Quarter-Finals: Russia 92 Poland 74

30.07.2004

If anyone had any doubts about Russia’s abilities after they lost twice in the Group games, they were quickly dispelled after their Quarter-Final performance this afternoon. Despite 35 minutes of intense pressure from Poland, the Russians slowly but surely broke the Polish spirit ontheir way to a 72-57 win. At times the Russians completely dominated inside, out-rebounding Poland 52-23, and taking only 4 offensive rebounds less that the Polish total.

Marina Karpunina opened the scoring for Russia with a big 3 and Poalnd quickly replied and for the next couple of minutes all points were from either behind the arc or from the free-throw line. The Poles really hustled and caused disconcertation amongst the Russian players whose communication on court was not good and coach Voronova was forced to take a time-out.

The Polish scoring dried up and Paulina Pawlak was the only player for Poland looking to go to the hoop. At the other end Karpunina and Liudmila Sapova led the Russians, however, Sapova soon picked up her second foul and went off. The Poles then put on a tight press which was to shake the Russians for the remainder of the game. Russia were very inconsistent against the press – they either passed through it with ease and scored or got completely tied up and lost the ball. The first quarter ended with the Russians up 7, 28-21.

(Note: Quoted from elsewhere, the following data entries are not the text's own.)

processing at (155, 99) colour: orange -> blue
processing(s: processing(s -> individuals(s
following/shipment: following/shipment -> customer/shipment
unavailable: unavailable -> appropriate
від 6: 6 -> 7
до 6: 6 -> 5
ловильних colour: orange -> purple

Sapova was back on in the second period and immediately attacked, drawing a foul and shooting ½. The Russian free-throw percentage was poor today and they would have been up by far more at half time had they put more away. The Poles were already on team fouls with 6 minutes to go, compared to 0 from Russia, but the Russians didn’t take advantage of this as they should have. Tatiana Bokareva did a good job for the Russian team ion the second, picking up a lot of rebounds and very mobile and effective againsat the press.

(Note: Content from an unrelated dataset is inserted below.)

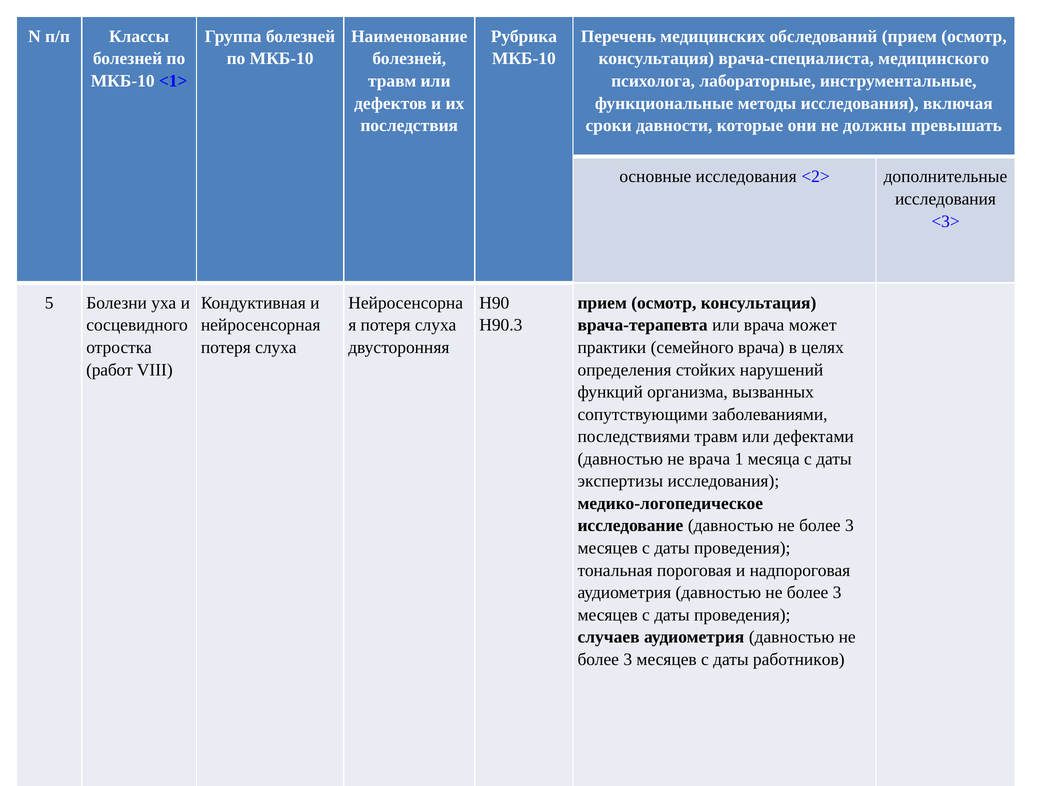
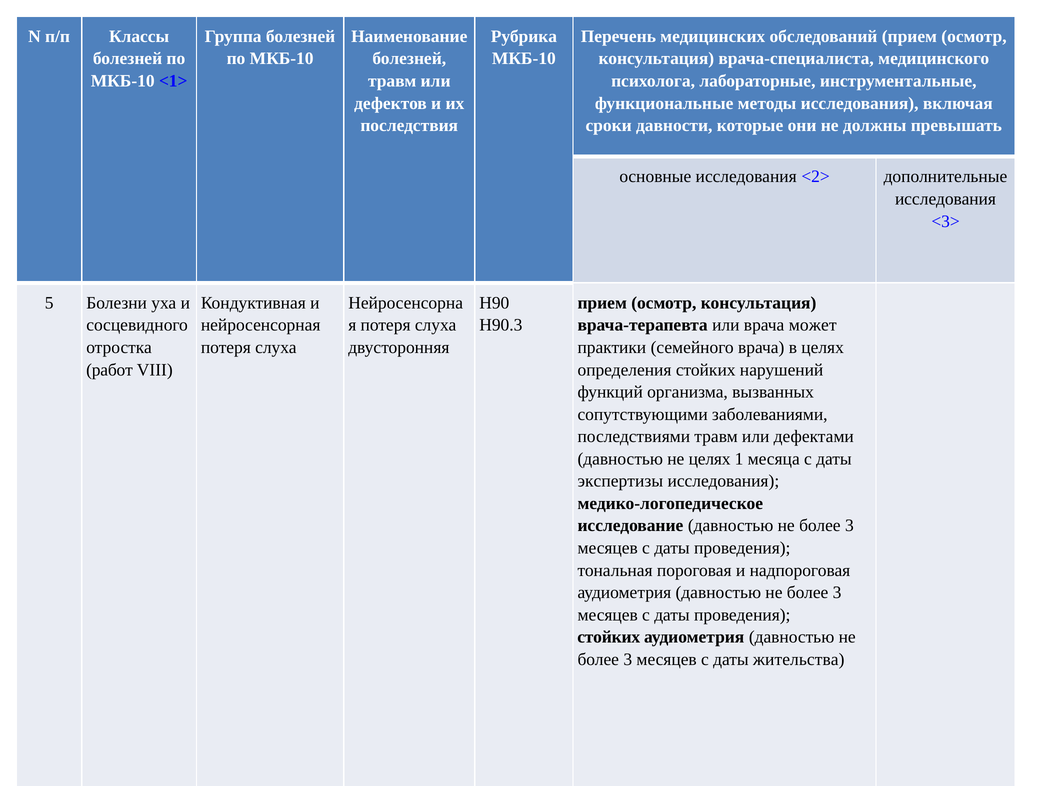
не врача: врача -> целях
случаев at (609, 637): случаев -> стойких
работников: работников -> жительства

By half-way through the second period the Russians were already up by 10, 36-26 and with the Poles easing off on the pressure for a couple of minutes, they really stepped up the offence, running the fast-break and getting some easy baskets. Katarzyna Krezel hit a 3-pointer at the end of the half, the first Polish points in 4 minutes and kept the margin under 20 going into the locker room. The half ended 49-30.

Paulina Pawlak (#6, POL)


The Polish side were far more fired up after the break and caused a couple of shaky minutes for the Russian team. Russia were still shooting around 50% from the free-throw line and Poland shot 3 3-pointers in a row (2 from Krezel and 1 from Izabela Piekarska) to pull the score back to 9. Elena Danilotchkina then hit a massive 3 which was enough to put an end to the Polish run and allow her teammates to get over their short fright. Poland started looking tired and really had no chance under the boards against the trio of Bokareva, Anastassia Lobanova and Maria Nikitina. With little over a minute to go in the quarter Russia again had a 21 point lead, 72-59.

Poland continued to press in the 4th quarter but it was of little use. Russia again had a short period where they couldn’t score, but Svetlana Makhlina, who today had a very solid game, taking care of the ball and handling the pressure very well, shot another 3-pointer to lift her team once more. The rest of the game was all Russia and with 5 minutes left, much of the fight had been knocked out of the Poles. They kept hustling but the intensity was lost. Russia went on to win 92-74 and advance to the Semis.